First is basic socket communication using the ArSocket class. ArSocket is similar to the standard C sockets (like Unix sockets or Winsock), but it simplifies some of the more complex or obscure aspects.
Next is ArNetServer. An ArNetServer manages receiving text commands from a client, and calls callback functions to handle the command. It can also just send text to clients. This is a simple way to provide a telnet command interface for remote operation.
These two classes are part of the ARIA library; ARIA contains documentation on these and related classes, and example and test programs.

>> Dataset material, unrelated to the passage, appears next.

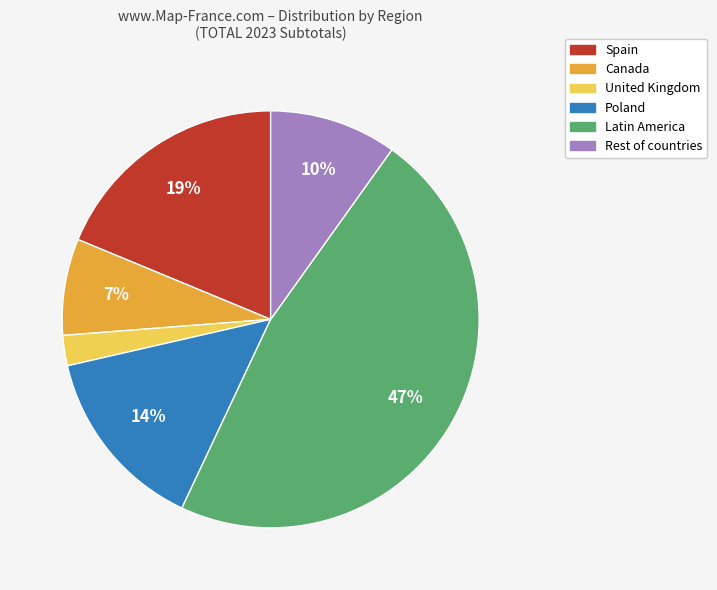

Is it true that United Kingdom is 13% of the pie?

False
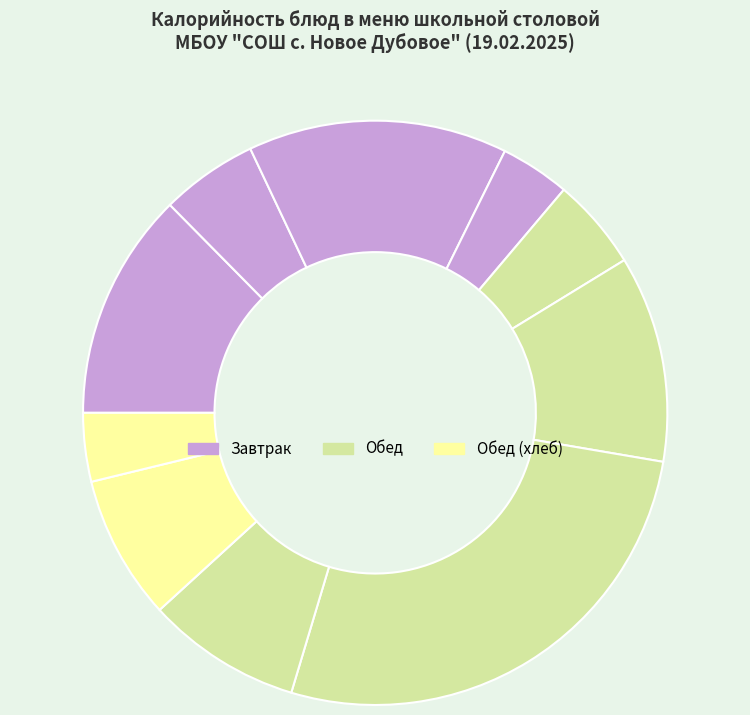

Count the number of slices in the pie.

10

Finally there is the ArNetworking library. This is a more complete framework for sending data updates to clients and receiving commands and other data from them. This is what MobileEyes uses to connect to the robot. ArNetworking includes many services already available for a server to use, including robot status and position, sensor data, map data, etc. ArNetworking is a seperate library, but is packaged along with ARIA, in the ArNetworking subdirectory. It also has its own, seperate reference manual, and example programs, in that directory.

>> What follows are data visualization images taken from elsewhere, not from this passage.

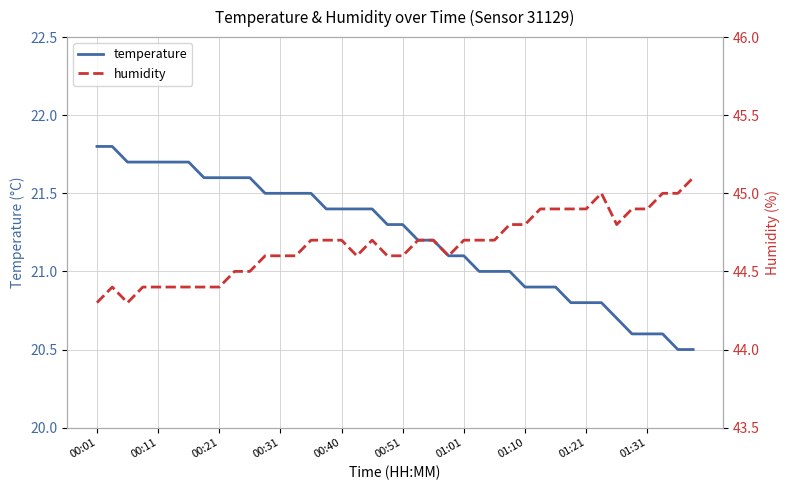

List the series in order of their peak value, highest first.

humidity, temperature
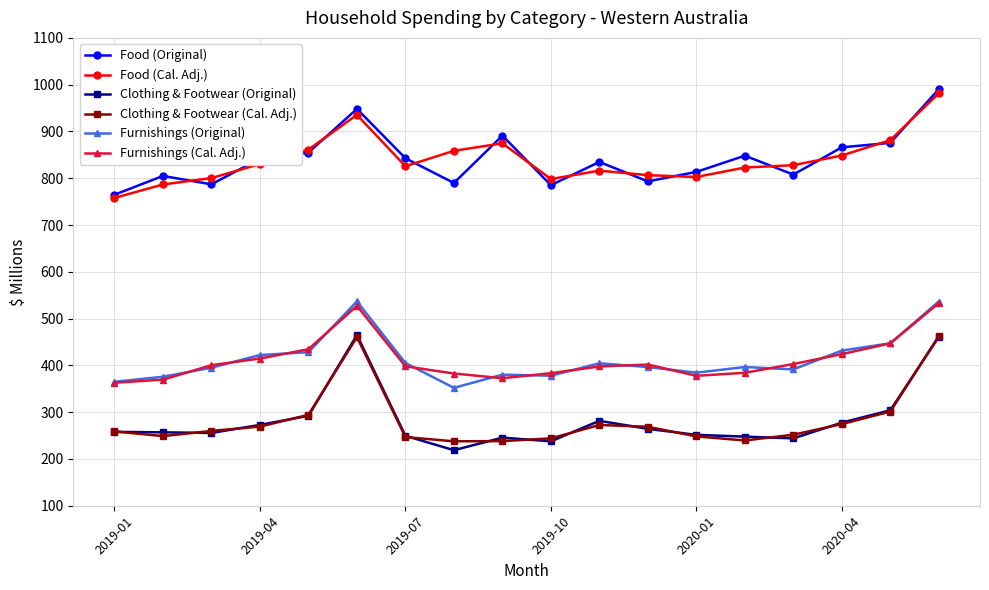

How many distinct data groups are displayed?

6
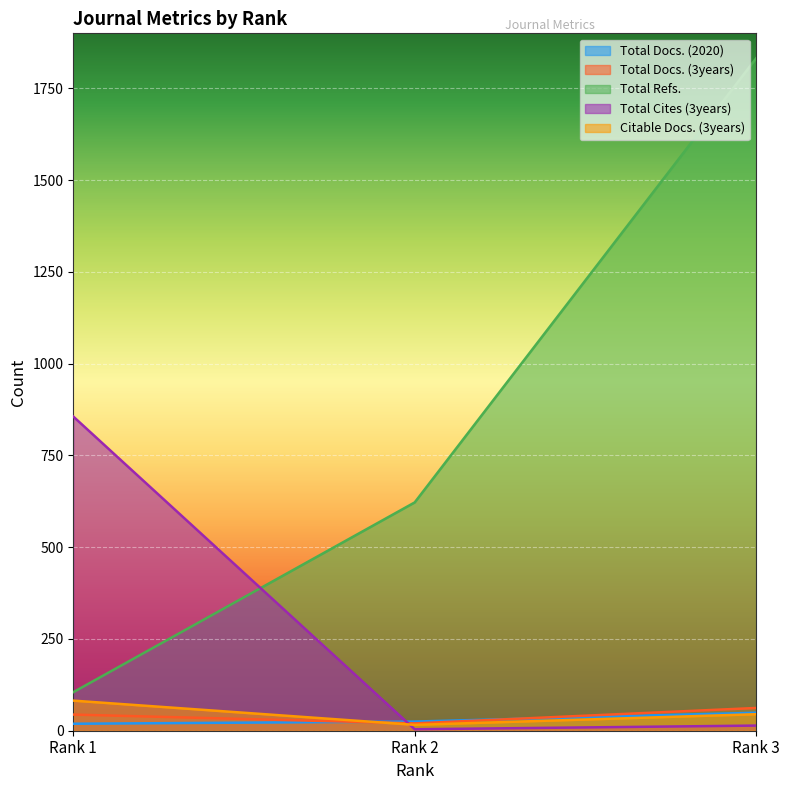

Where is Total Refs. nearest to the value 968?

Rank 2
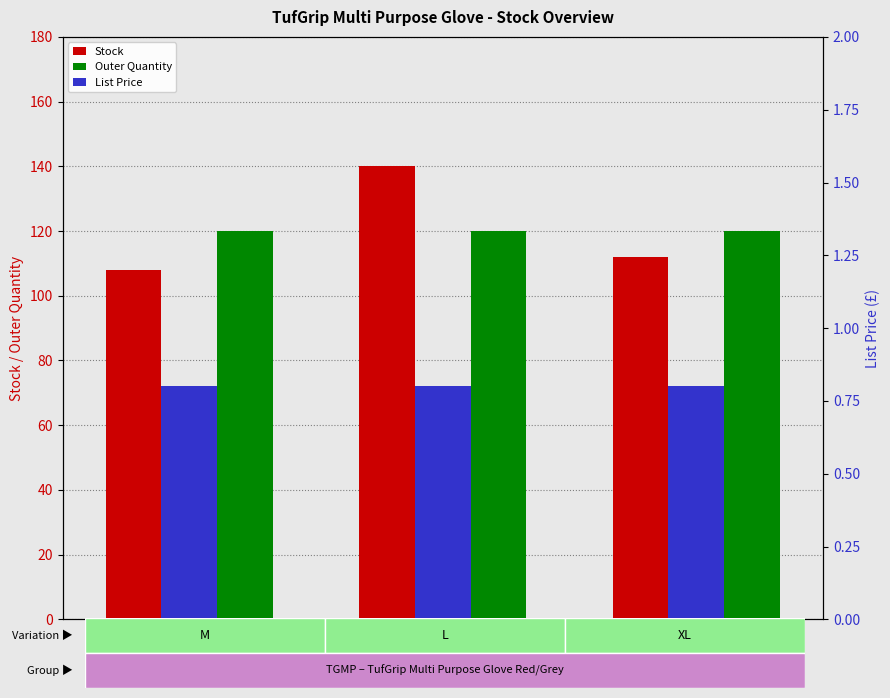

Which category has the highest value across all series?

TGMP-09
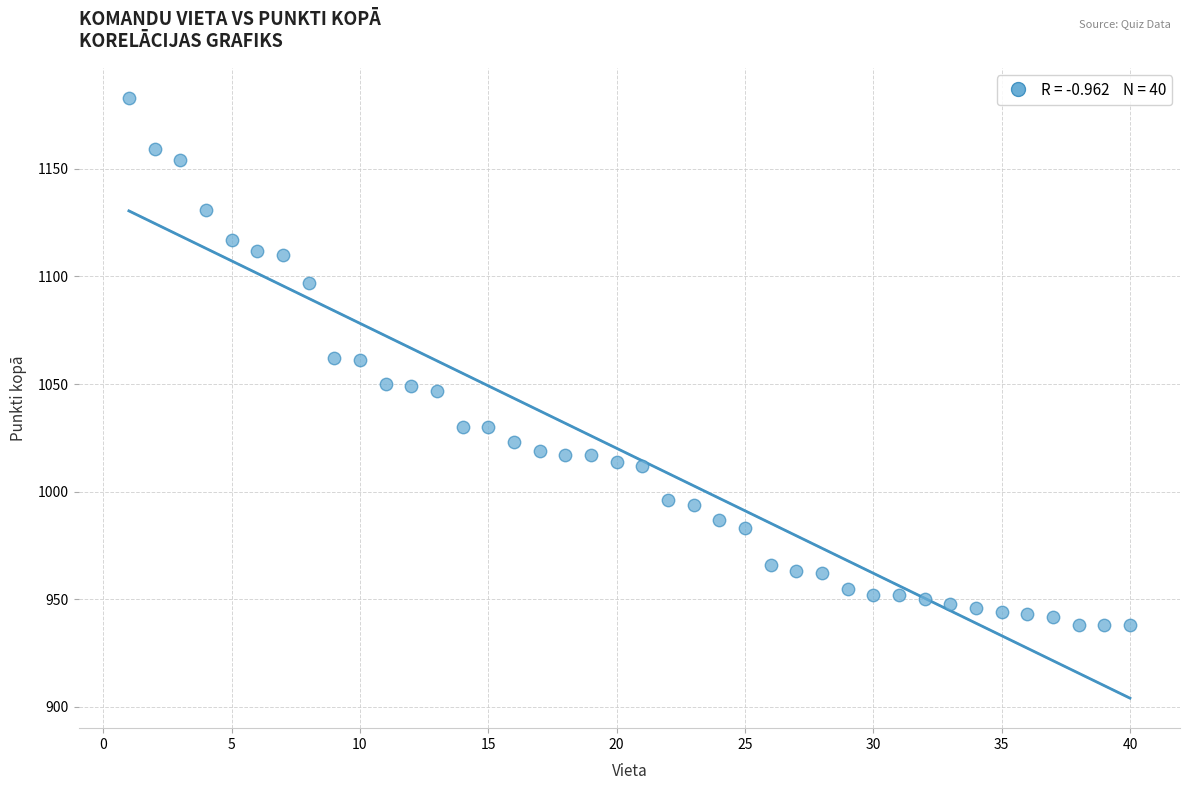

What is the range of Y values (max minus min)?

245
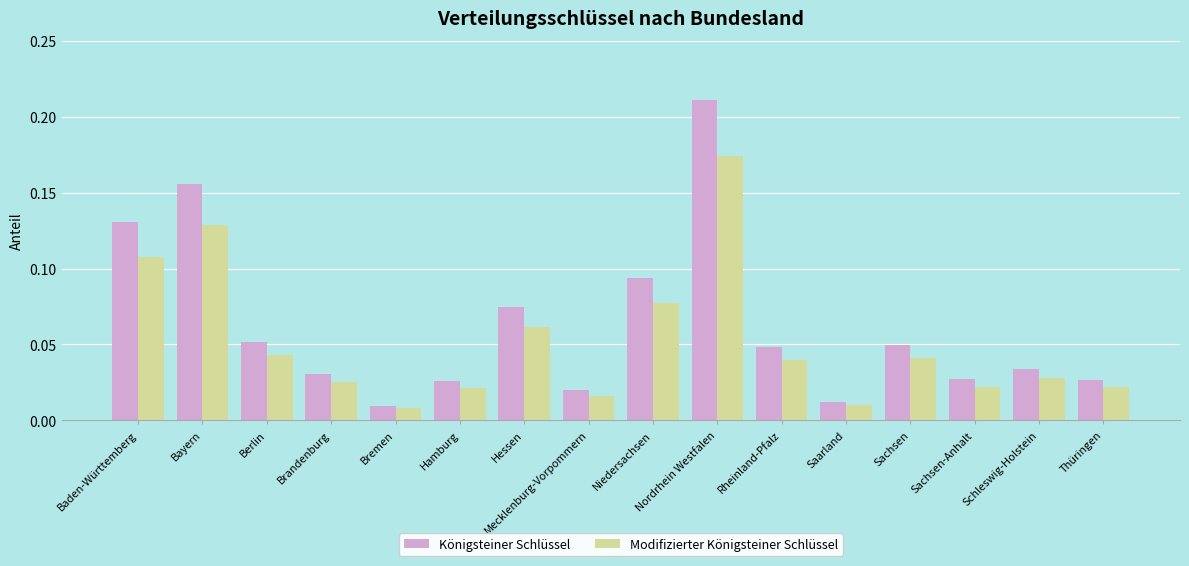

List the series in order of their overall mean, lowest first.

Modifizierter Königsteiner Schlüssel, Königsteiner Schlüssel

You can ask questions about this topic on the aria-users Mailing List.
Remote Network Operation Design
The best way to implement remote network control is to use a client-server design and write two programs, one that runs on the robot's onboard computer, and a network client to run remotely. This becomes part of a three-tier architecture:
1. The robot with its embedded firmware for motor control etc.

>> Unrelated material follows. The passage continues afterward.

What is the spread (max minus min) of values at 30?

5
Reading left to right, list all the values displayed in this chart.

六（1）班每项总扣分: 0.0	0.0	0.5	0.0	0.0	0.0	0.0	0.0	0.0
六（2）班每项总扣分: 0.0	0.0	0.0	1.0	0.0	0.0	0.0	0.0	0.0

2. A server program using Aria to connect to the robot over a serial port link implementing higher level robot control behavior
3. A remote client for operators to view and interact with the higer level control.
You may use the ArNetworking infrastructure to communicate between the control server and remote clients, such as MobileEyes, or any of the other available low-lever networking tools if you wish to develop your own protocol and client programs.
ArNetworking includes an example server program called 'serverDemo' (among others) which you can run on your robot's onboard computer. Then connect with MobileEyes to see sonar data and teleoperate the robot. Run 'serverDemo' with the '-help' argument to see available options. ARNL includes an example server program called 'arnlServer', 'sonarnlServer', or 'mogsServer' (or, in older versions, 'guiServer') to which you can connect with MobileEyes. If you don't have an onboard computer, but have a serial-to-ethernet bridge device installed, you can a server program with the '-remoteHost' option providing the address of the serial-to-ethernet bridge; then connect to 'localhost' using MobileEyes to connect to the locally running server program.